Adding the --gres option to a Slurm script for a CPU-only code WILL NOT magically speed-up your code.
Only software/code that has been explicitly written to run on GPUs can benefit from GPUs.
Requesting a GPU for a CPU-only code will waste resources and might as well lower down the priority of your future jobs.

The GPU type must be specified in the SLURM script.
It is not possible to mix and match GPU types in a single job.

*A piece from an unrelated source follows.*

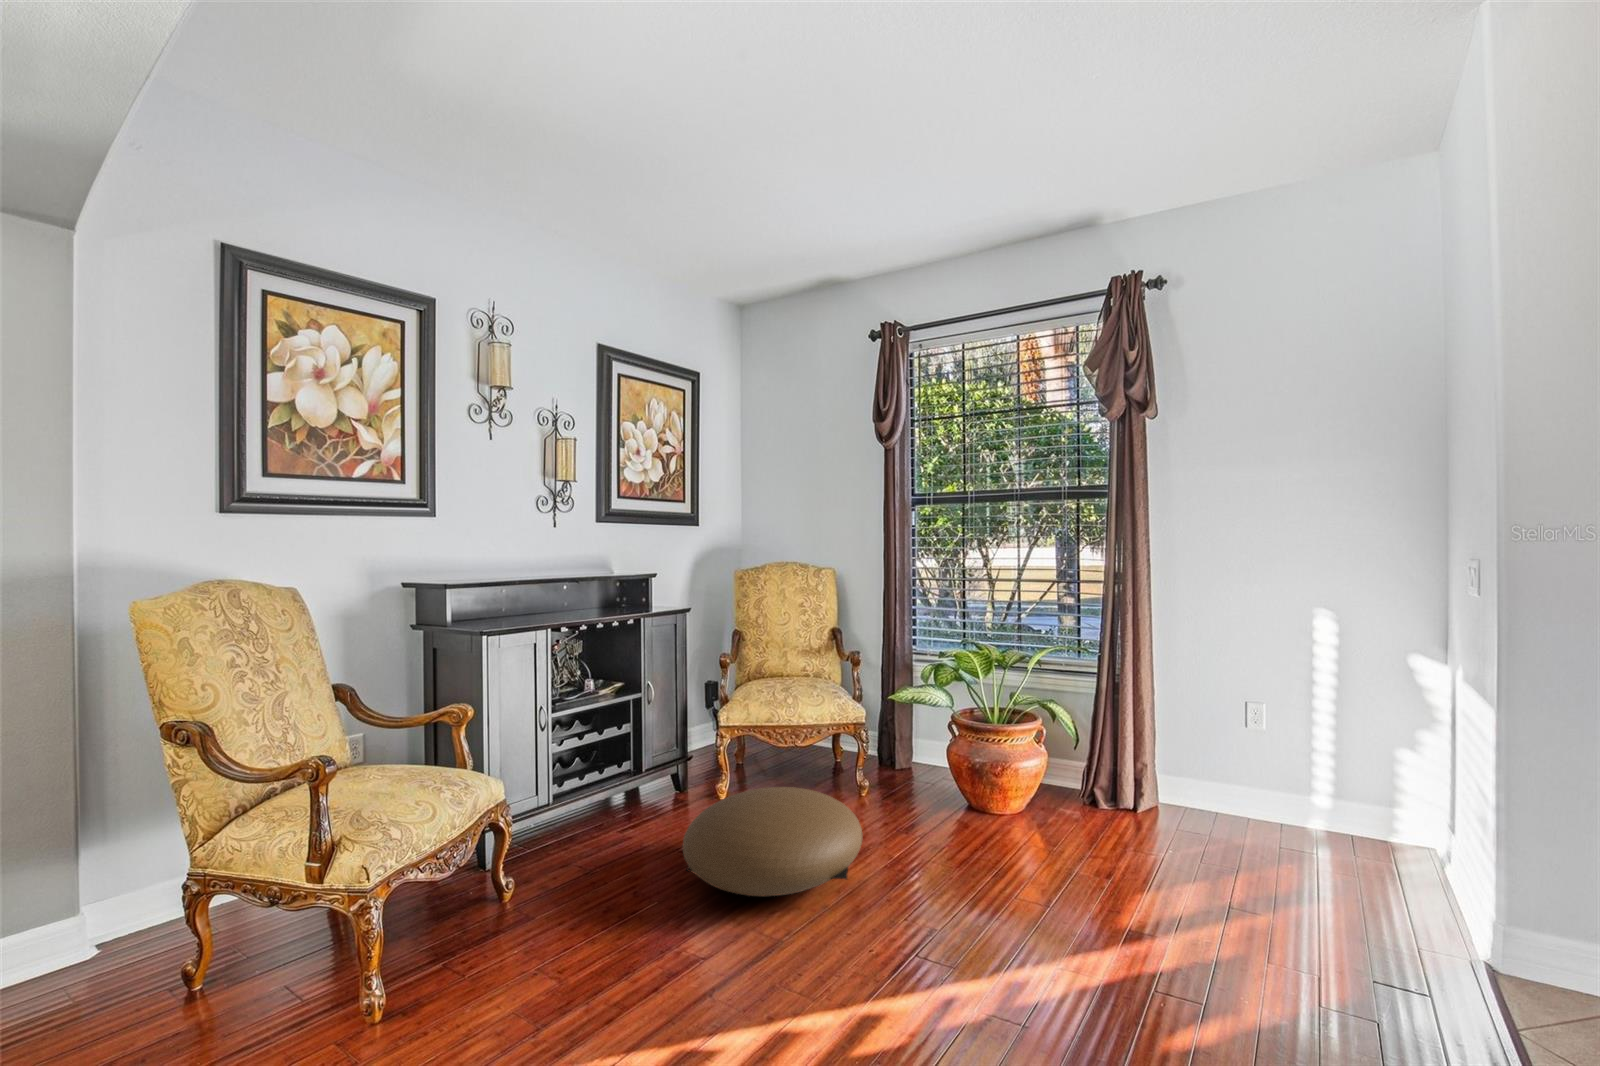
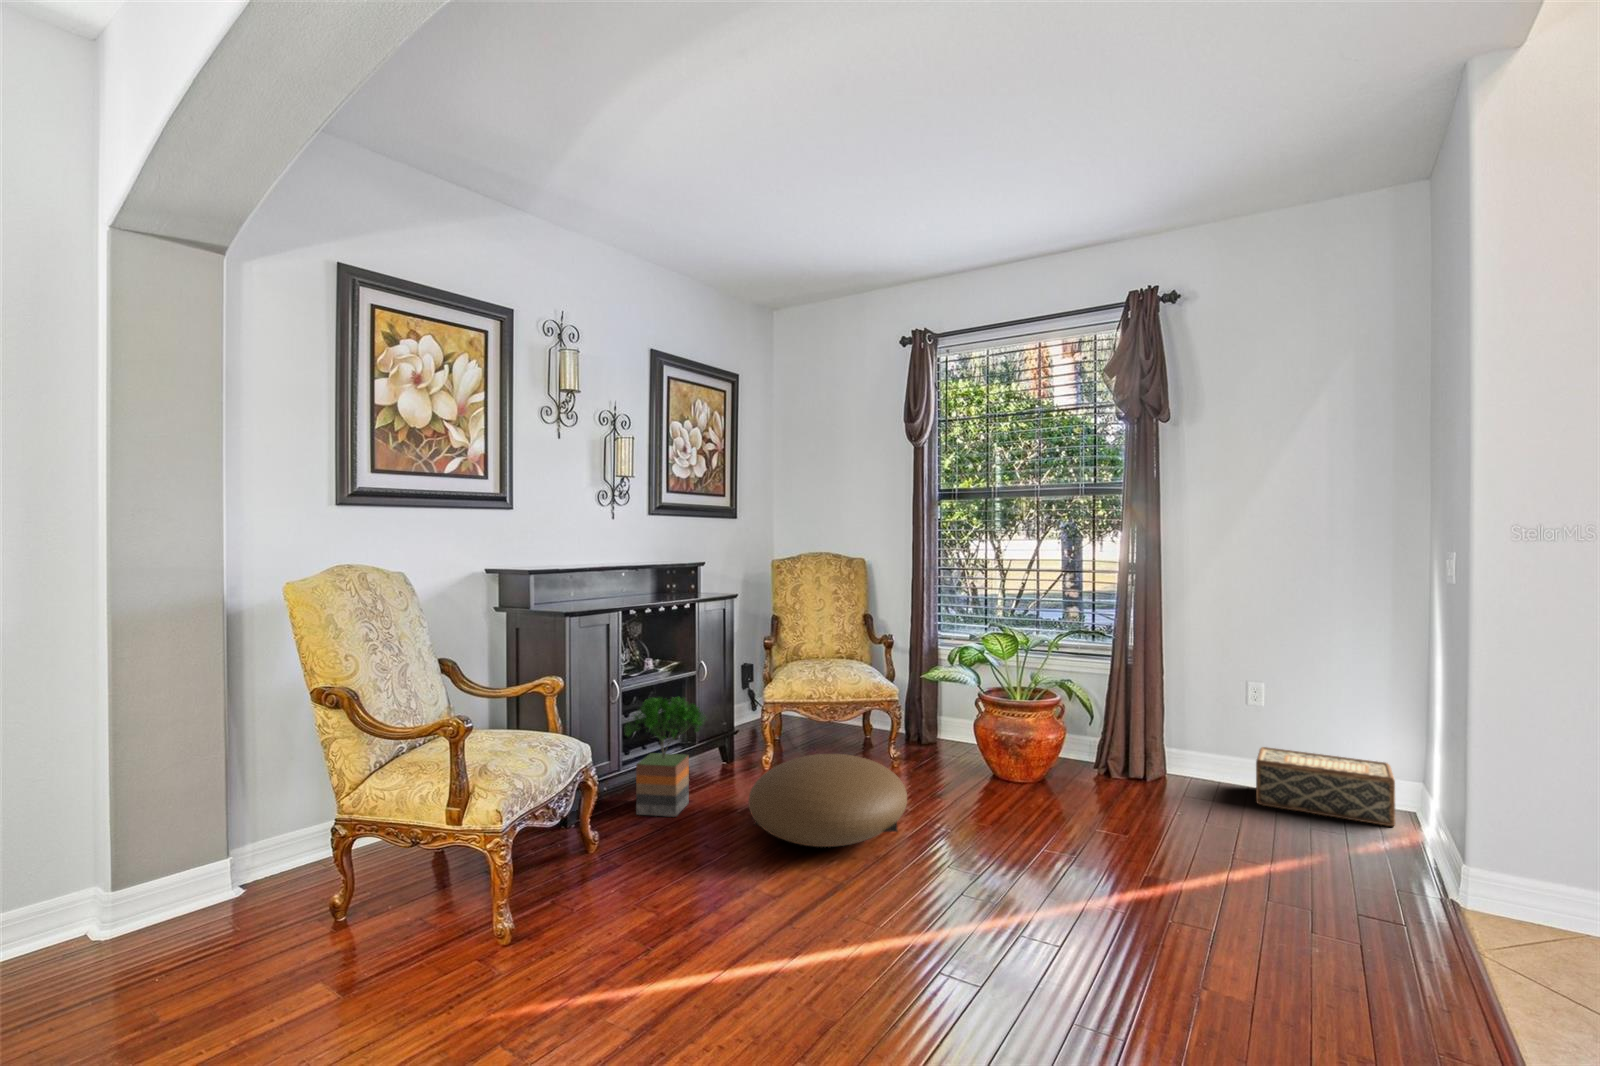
potted tree: none [549,722,649,858] -> present [624,697,705,817]
woven basket: none [1257,775,1415,867] -> present [1256,747,1395,826]

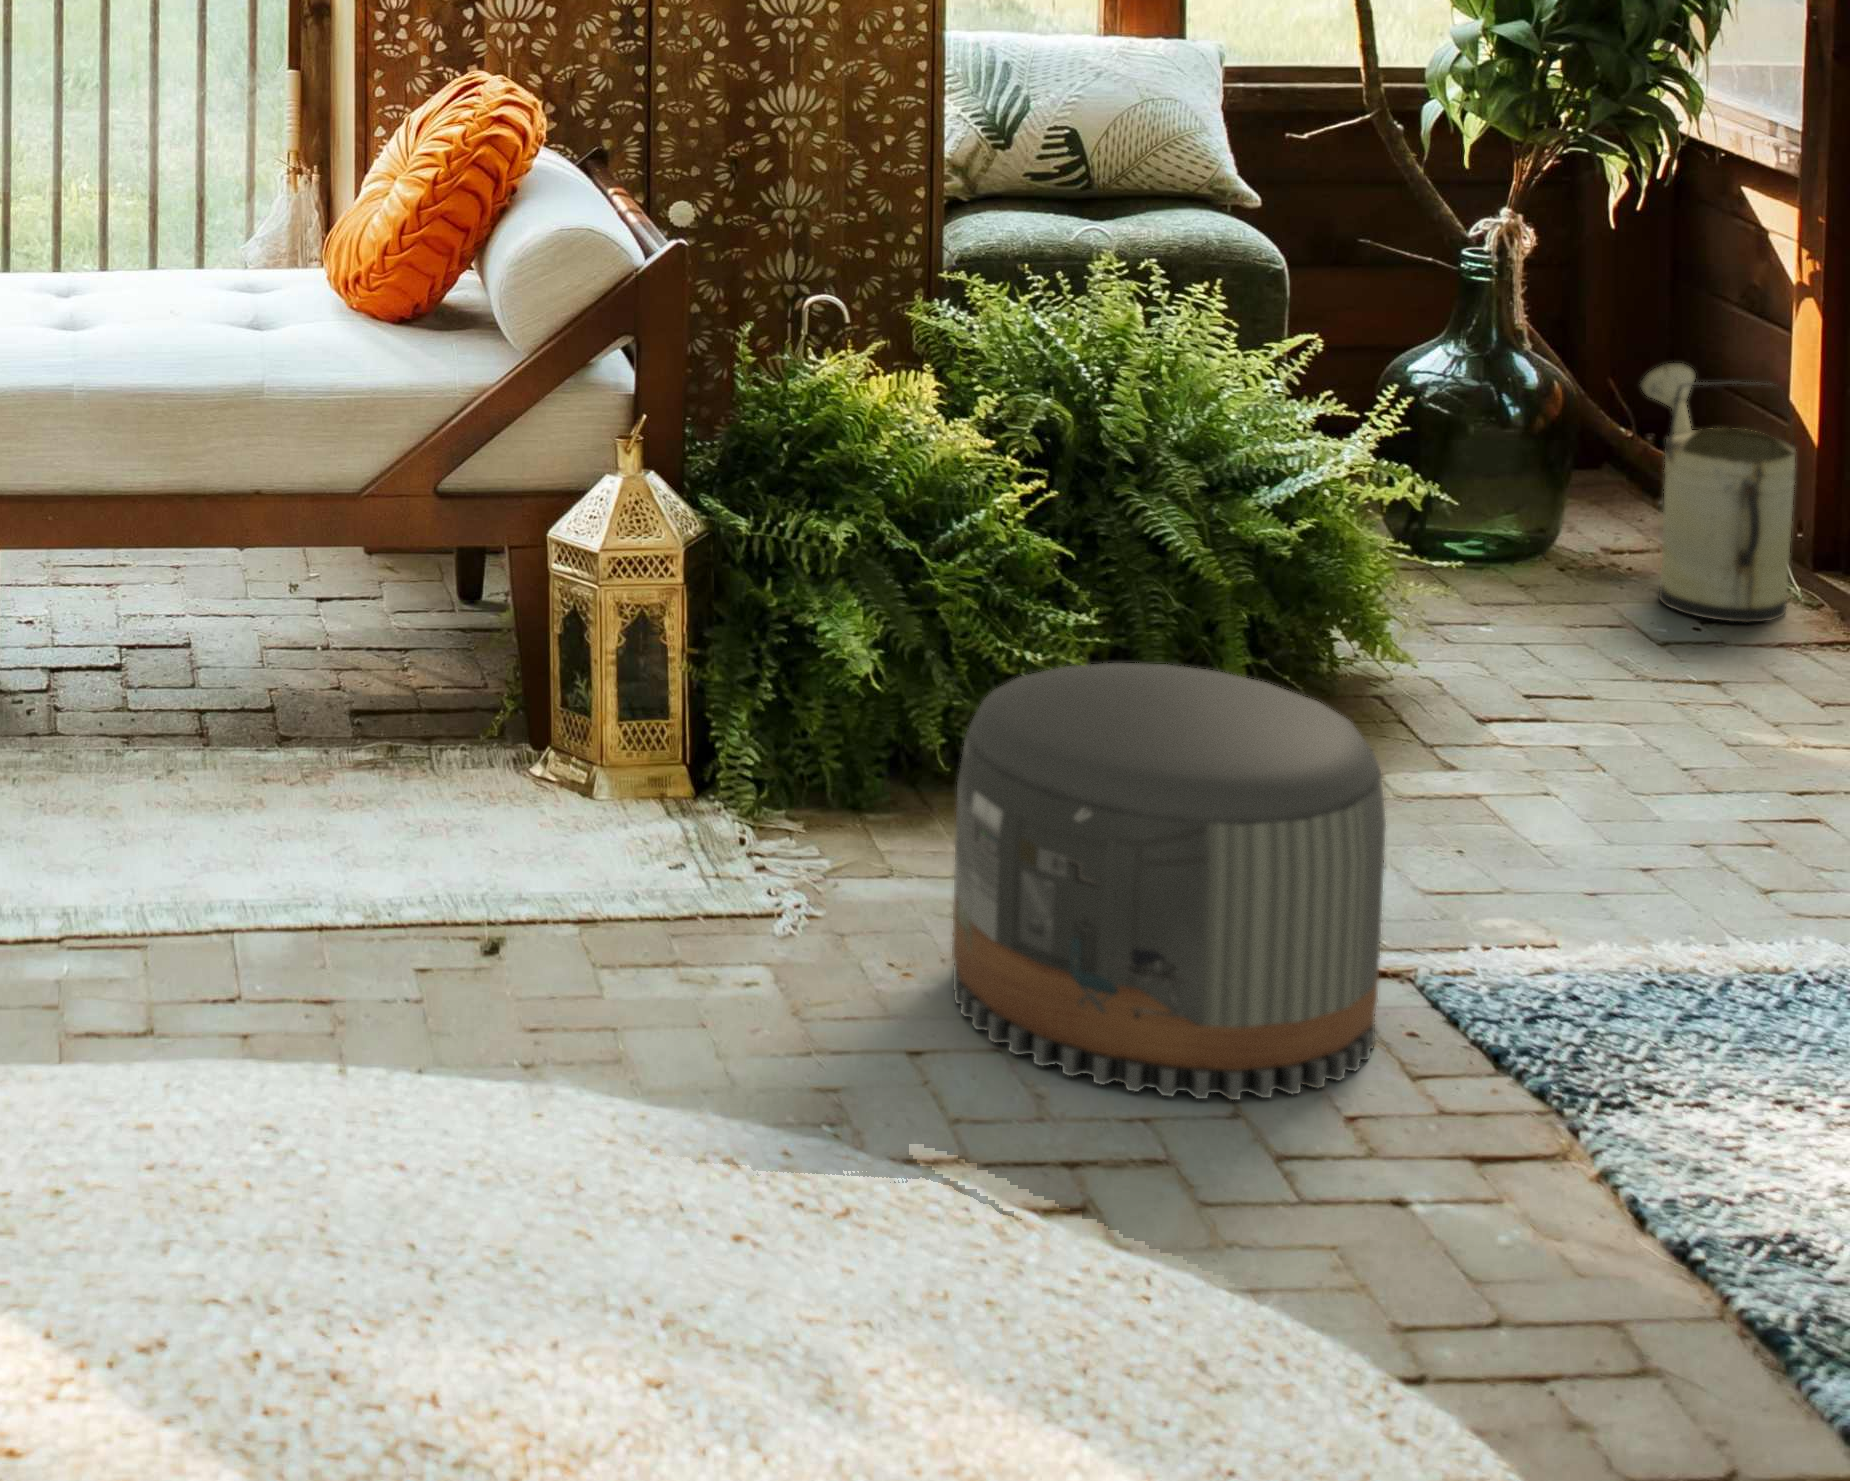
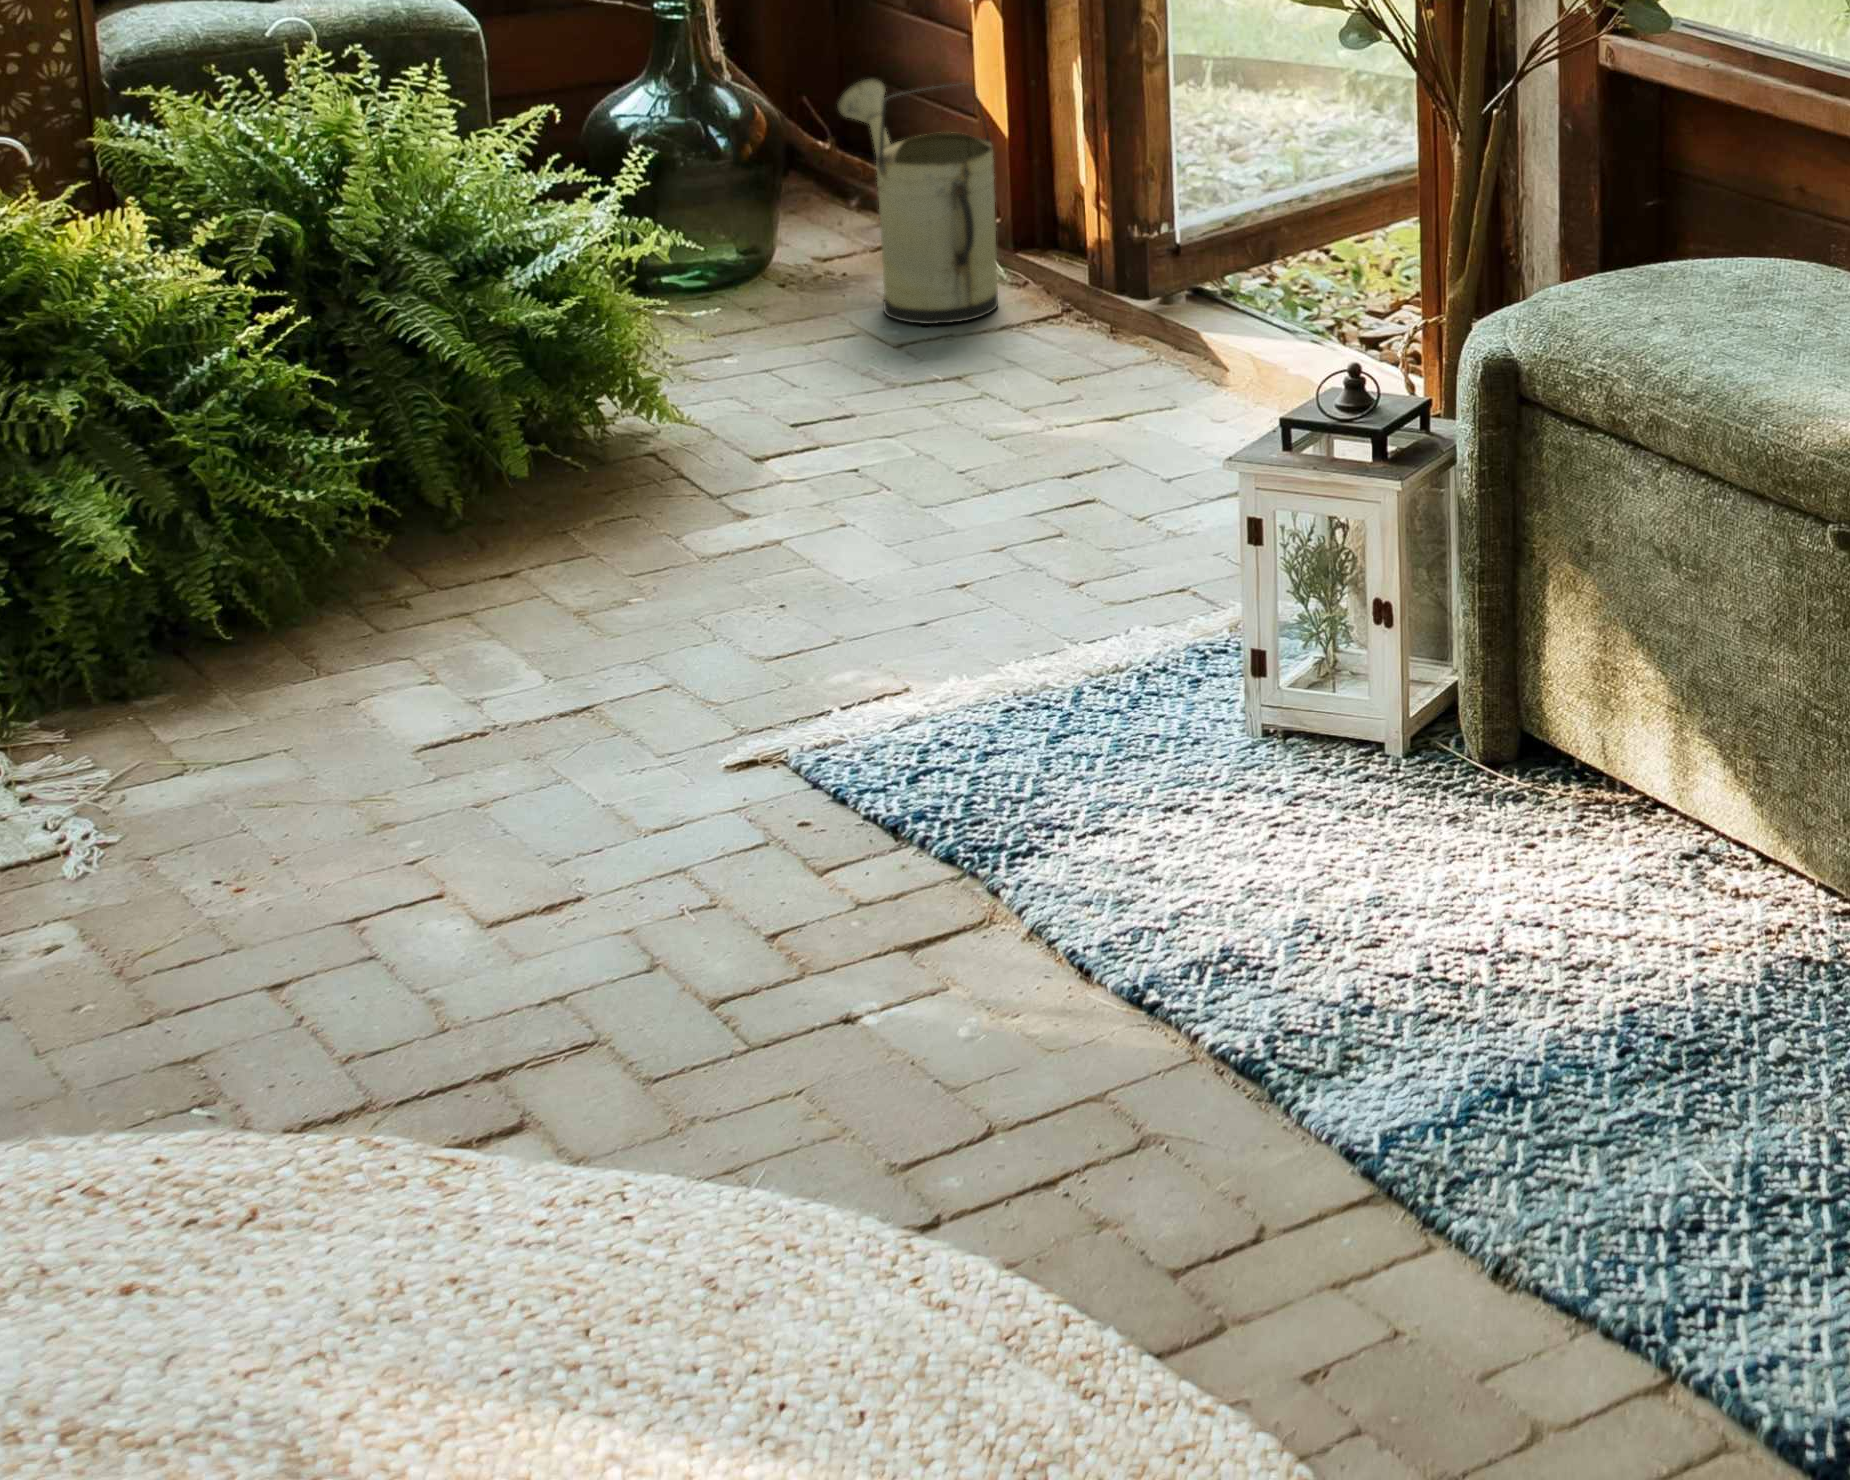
pouf: present [952,663,1386,1100] -> none [260,486,768,1007]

Do not ask for multiple GPUs if your codes is only written to use a single GPU.
Doing so will waste resources and might as well lower down the priority of your future jobs.

CPU-GPU ratio

On the peregrine nodes, the ratio of CPUs to GPUs is 6:1. So, your job can request 6 CPU cores for 1 GPU.

Monitor GPU Usage

After you submit your GPU job via sbatch command, you can monitor the GPU usage to check the memory usage of one or more GPUs in your job. Use the following command to get GPU usage of your job:

sgpu <your-jobid-here>

The above command runs within your job’s resource allocation. Though the resources required for this task are not too high, and should not impact your job performance, it is recommened to use this on an “as needed” basis, and not in a script which runs it in a loop.